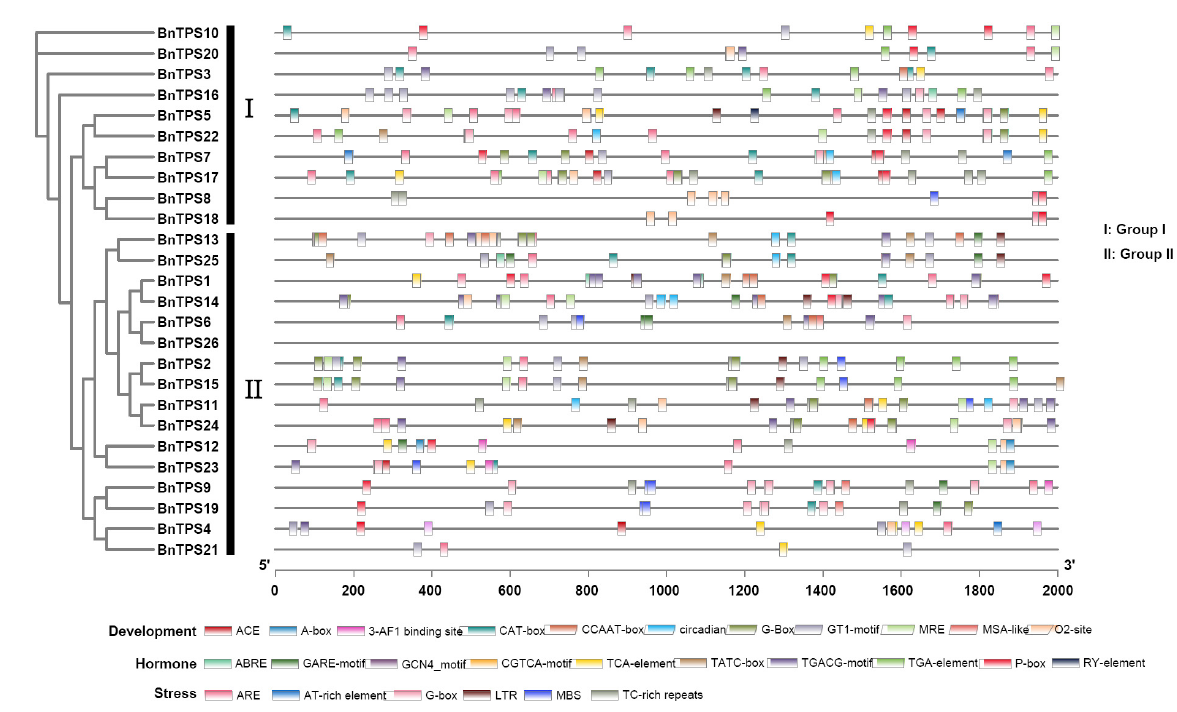
Figure 4. Cis -acting regulatory elements identified in the BnTPS genes promoter regions . Different colors represent various elements.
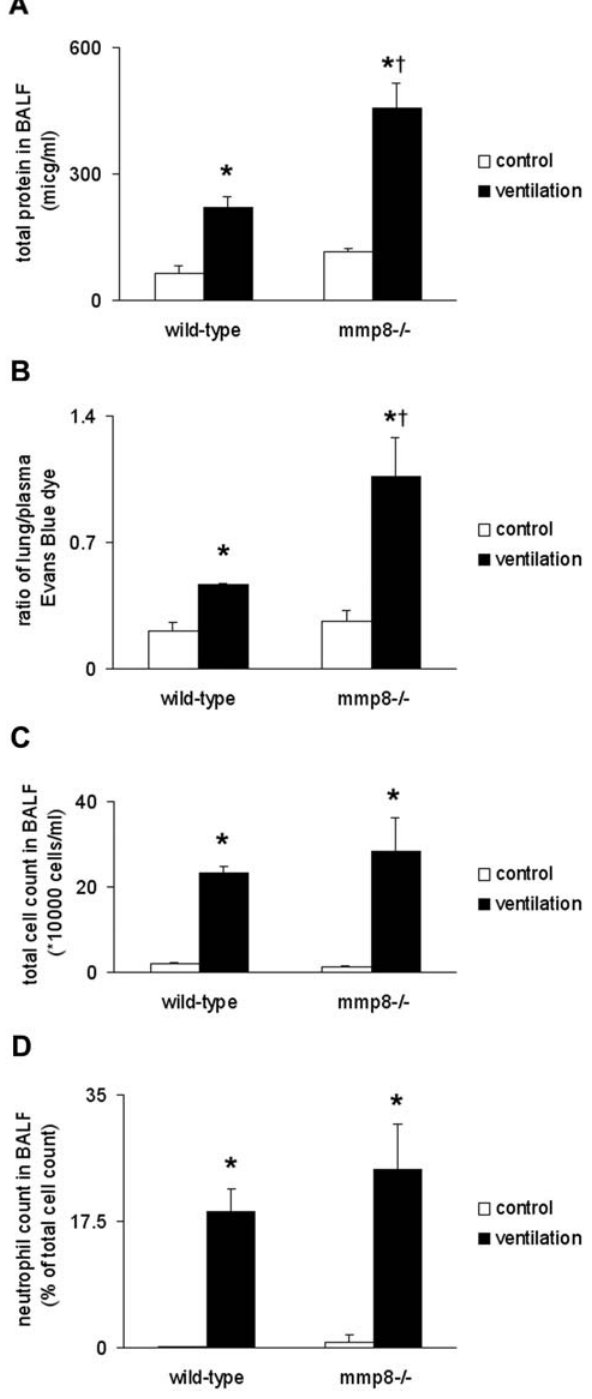
Figure 11. Indirect lung injury indices of mice deficient in mmp8. (A) Total protein levels were significantly higher in mmp8 2 / 2 mice than in wild-type mice following mechanical ventilation (10 ml/kg, 8 hours). (B) Microvascular permeability, assessed with EB dye extravasation was significantly higher in mmp8 2 / 2 mice than in wild- type mice following mechanical ventilation. (C) Total cell counts were not modified by MMP8. (D) MMP8 did not affect neutrophil recruitment to the lung at 8 hours. *represents significant differences between control and ventilated animals, { represents significant differences between wild-type and mmp8 2 / 2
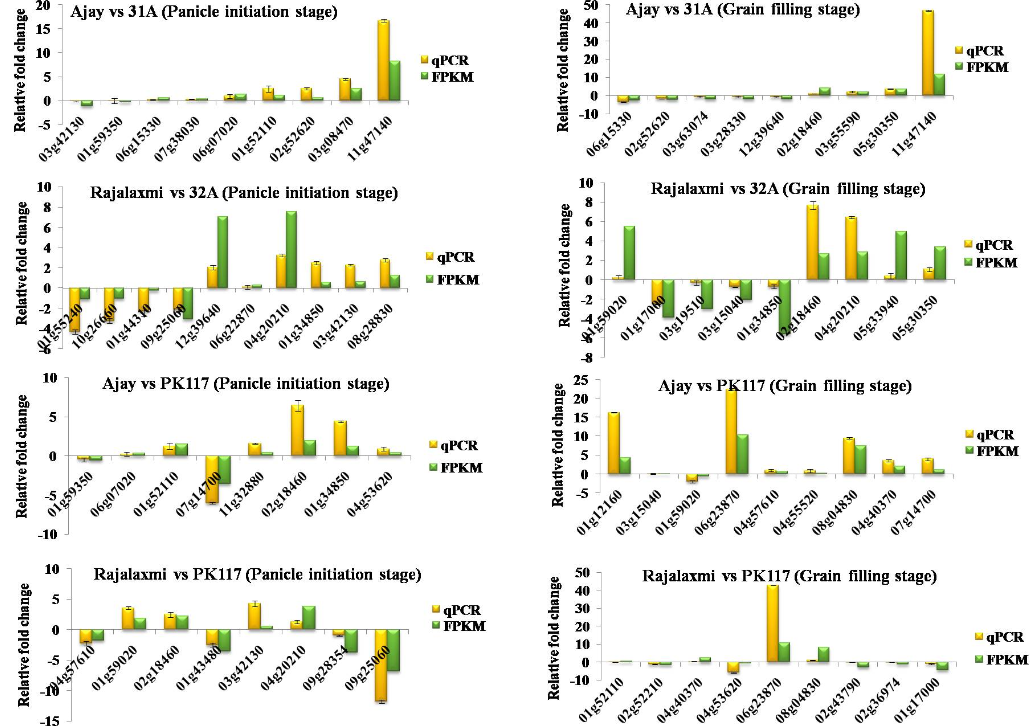
Figure 6. Relative fold change (FC) (qRT-PCR) of selected DEGs identified between rice hybrids (Ajay and Rajalaxmi) and their parental lines at panicle initiation and grain filling stages. FPKM = fragments per kilobase of exon per million fragments mapped.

• EXERCISE PROMPT
Count of lines in the data above that contain the string "between": give this number and no other words.

• RESPONSE
2